**Action item:** Down to the last line, write out the entries below exactly and omit all pictures.

**Supplied data:**
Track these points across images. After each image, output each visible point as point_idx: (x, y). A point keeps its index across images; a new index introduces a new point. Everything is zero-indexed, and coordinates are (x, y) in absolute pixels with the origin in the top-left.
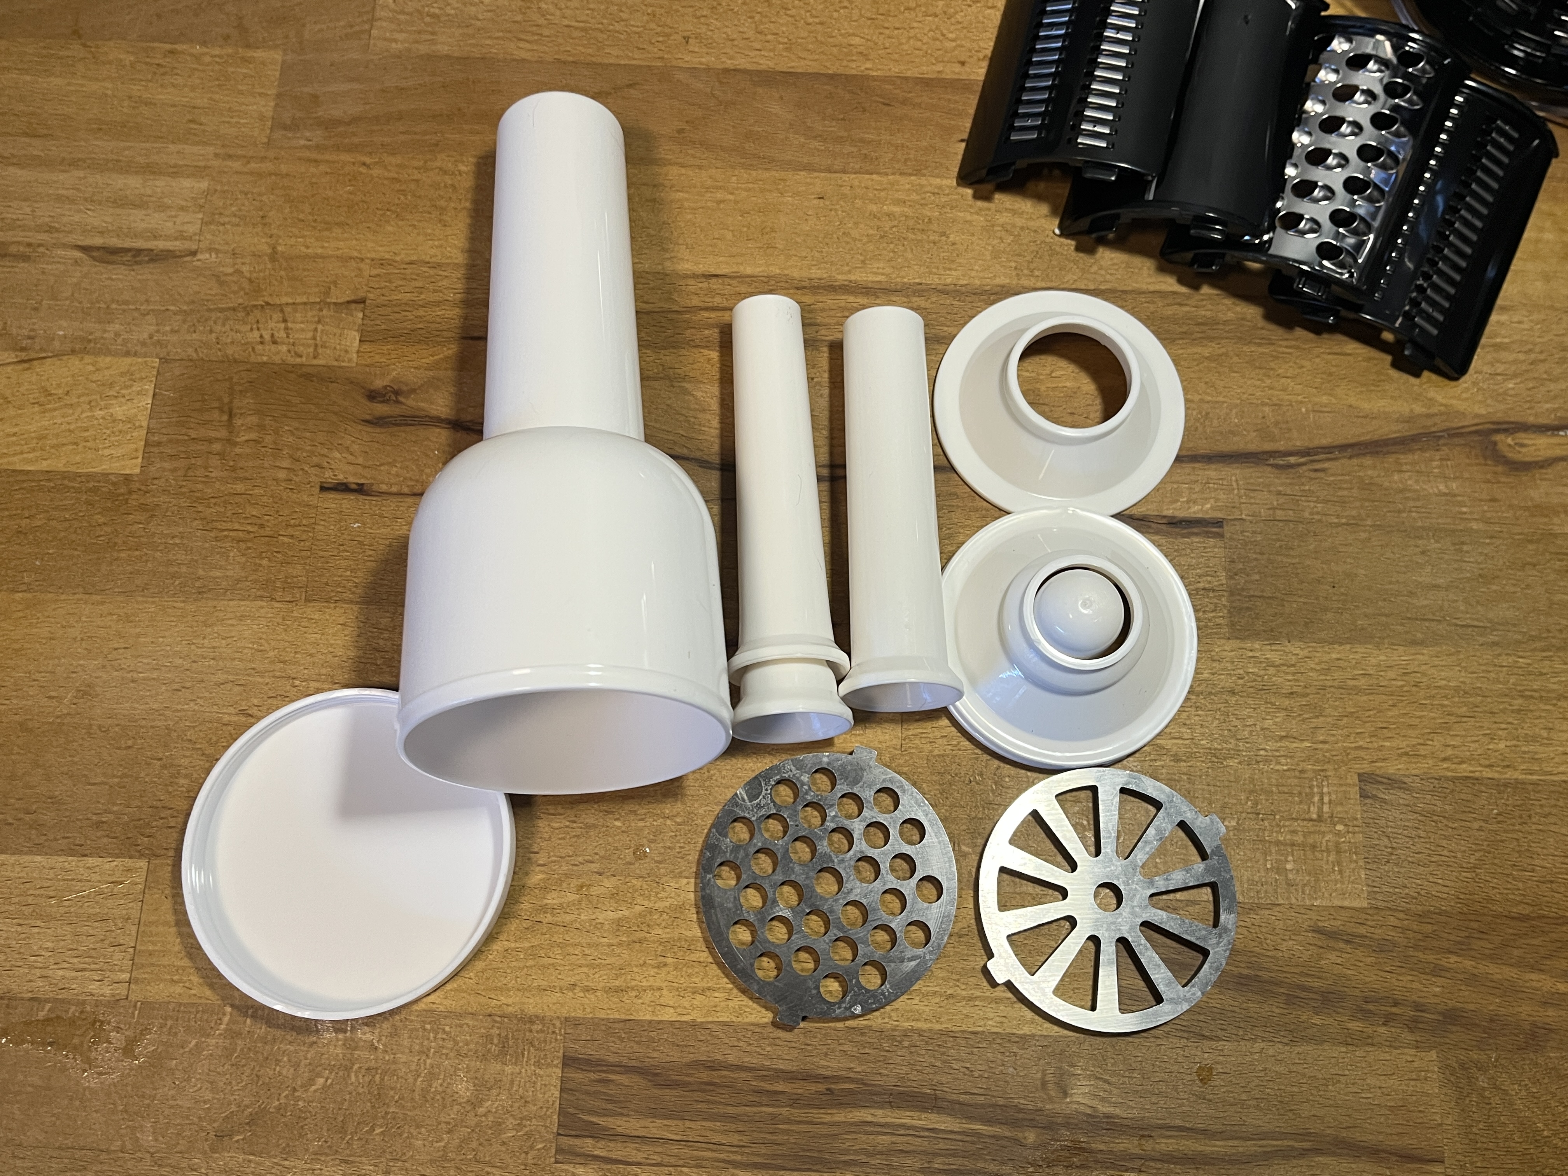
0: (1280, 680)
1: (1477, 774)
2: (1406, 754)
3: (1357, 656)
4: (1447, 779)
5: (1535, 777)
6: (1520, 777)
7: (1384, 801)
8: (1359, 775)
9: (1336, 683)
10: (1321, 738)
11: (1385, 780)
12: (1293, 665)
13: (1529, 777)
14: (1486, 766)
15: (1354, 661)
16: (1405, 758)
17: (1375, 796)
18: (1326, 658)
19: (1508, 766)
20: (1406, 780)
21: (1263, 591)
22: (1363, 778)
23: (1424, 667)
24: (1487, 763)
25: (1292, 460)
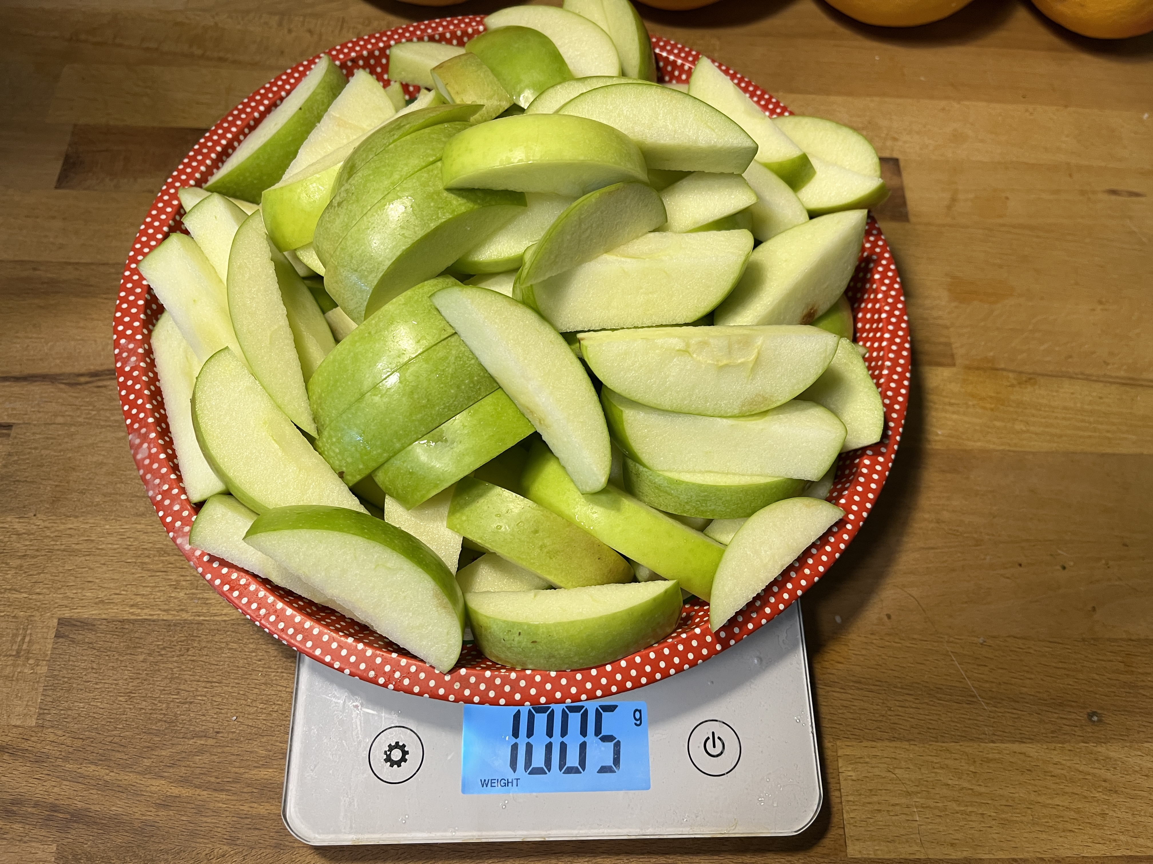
0: (18, 545)
1: (155, 617)
2: (102, 602)
3: (87, 526)
4: (129, 621)
5: (202, 618)
6: (189, 618)
7: (73, 641)
8: (59, 619)
9: (63, 547)
10: (38, 590)
11: (79, 624)
12: (33, 534)
13: (197, 618)
14: (164, 611)
15: (82, 530)
16: (100, 605)
17: (67, 636)
18: (62, 527)
19: (182, 610)
20: (95, 623)
21: (27, 477)
22: (62, 622)
23: (138, 533)
24: (166, 607)
25: (83, 379)
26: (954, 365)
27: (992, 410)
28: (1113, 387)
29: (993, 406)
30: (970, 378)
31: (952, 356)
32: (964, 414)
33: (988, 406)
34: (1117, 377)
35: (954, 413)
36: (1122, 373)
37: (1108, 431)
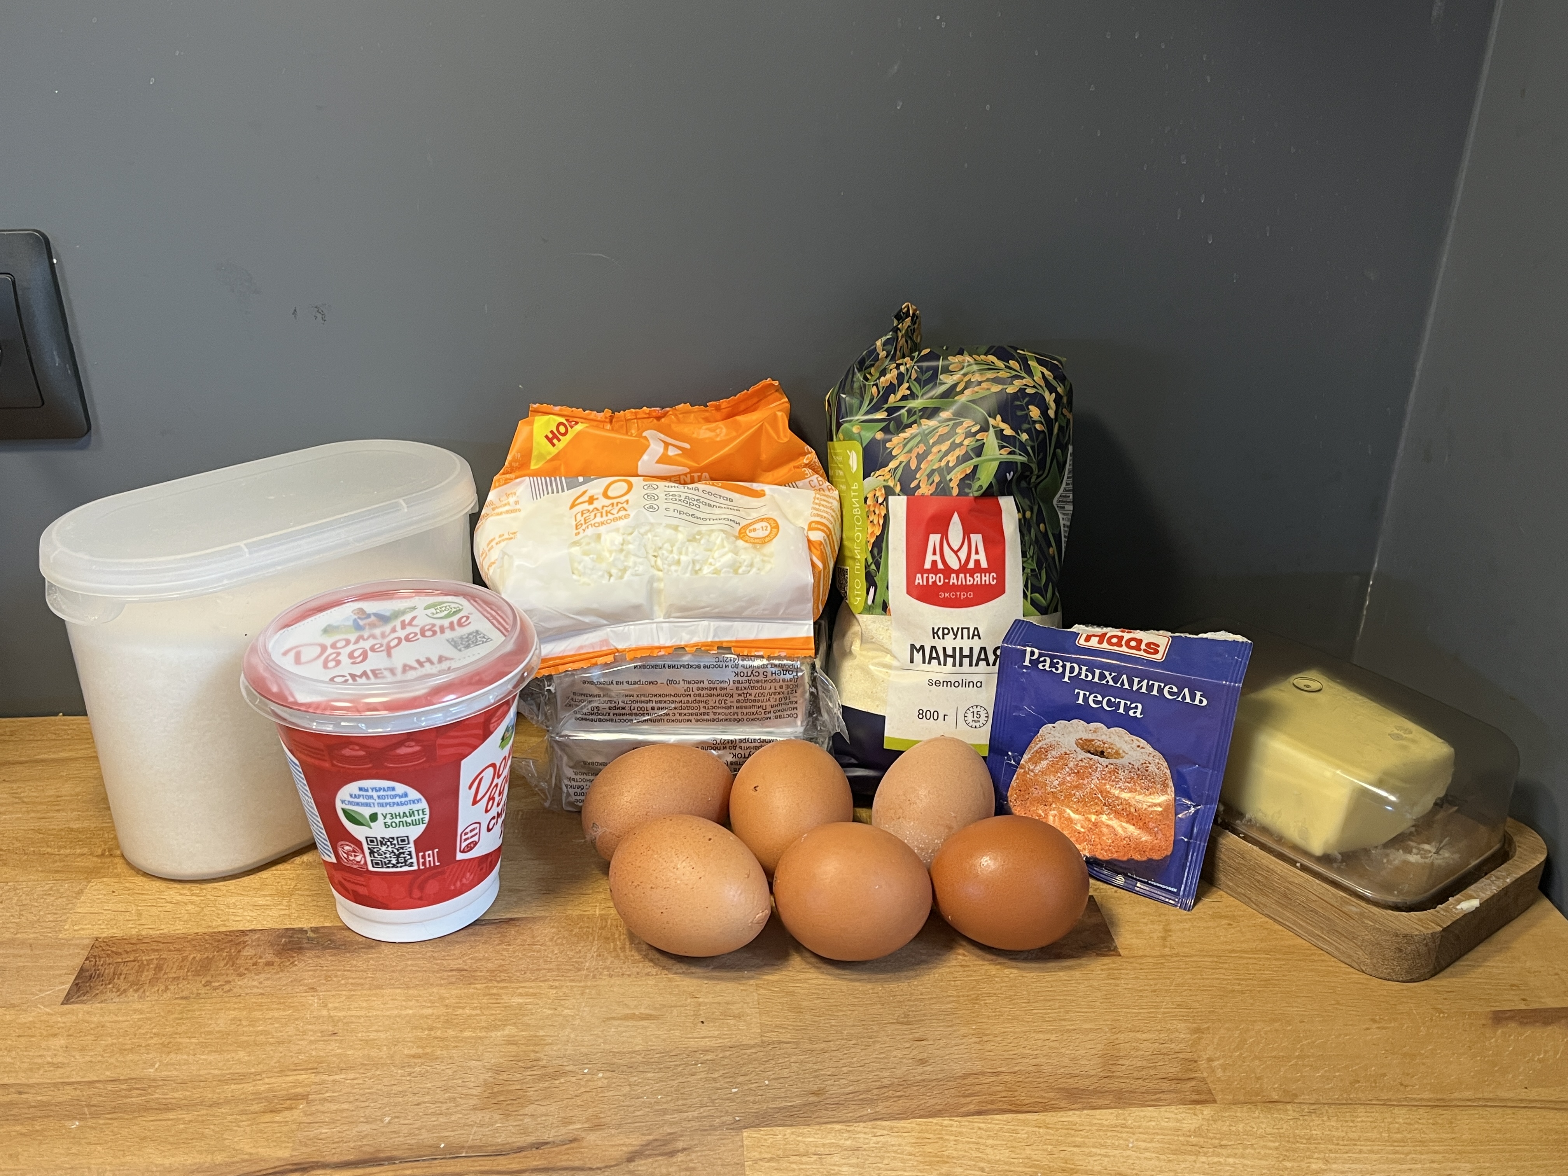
26: (1215, 1101)
27: (1277, 1148)
28: (1421, 1111)
29: (1277, 1144)
30: (1238, 1114)
31: (1210, 1092)
32: (1243, 1156)
33: (1271, 1144)
34: (1421, 1099)
35: (1228, 1156)
36: (1426, 1095)
37: (1433, 1162)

**Answer to this exercise:**
Track these points across images. After each image, output each visible point as point_idx: (x, y). A point keeps its index across images; a new index introduces a new point. Everything is zero-indexed, and coordinates are (x, y) in absolute pixels with the origin in the top-left.
0: (1280, 680)
1: (1477, 774)
2: (1406, 754)
3: (1357, 656)
4: (1447, 779)
5: (1535, 777)
6: (1520, 777)
7: (1384, 801)
8: (1359, 775)
9: (1336, 683)
10: (1321, 738)
11: (1385, 780)
12: (1293, 665)
13: (1529, 777)
14: (1486, 766)
15: (1354, 661)
16: (1405, 758)
17: (1375, 796)
18: (1326, 658)
19: (1508, 766)
20: (1406, 780)
21: (1263, 591)
22: (1363, 778)
23: (1424, 667)
24: (1487, 763)
25: (1292, 460)
0: (18, 545)
1: (155, 617)
2: (102, 602)
3: (87, 526)
4: (129, 621)
5: (202, 618)
6: (189, 618)
7: (73, 641)
8: (59, 619)
9: (63, 547)
10: (38, 590)
11: (79, 624)
12: (33, 534)
13: (197, 618)
14: (164, 611)
15: (82, 530)
16: (100, 605)
17: (67, 636)
18: (62, 527)
19: (182, 610)
20: (95, 623)
21: (27, 477)
22: (62, 622)
23: (138, 533)
24: (166, 607)
25: (83, 379)
26: (954, 365)
27: (992, 410)
28: (1113, 387)
29: (993, 406)
30: (970, 378)
31: (952, 356)
32: (964, 414)
33: (988, 406)
34: (1117, 377)
35: (954, 413)
36: (1122, 373)
37: (1108, 431)
26: (1215, 1101)
27: (1277, 1148)
28: (1421, 1111)
29: (1277, 1144)
30: (1238, 1114)
31: (1210, 1092)
32: (1243, 1156)
33: (1271, 1144)
34: (1421, 1099)
35: (1228, 1156)
36: (1426, 1095)
37: (1433, 1162)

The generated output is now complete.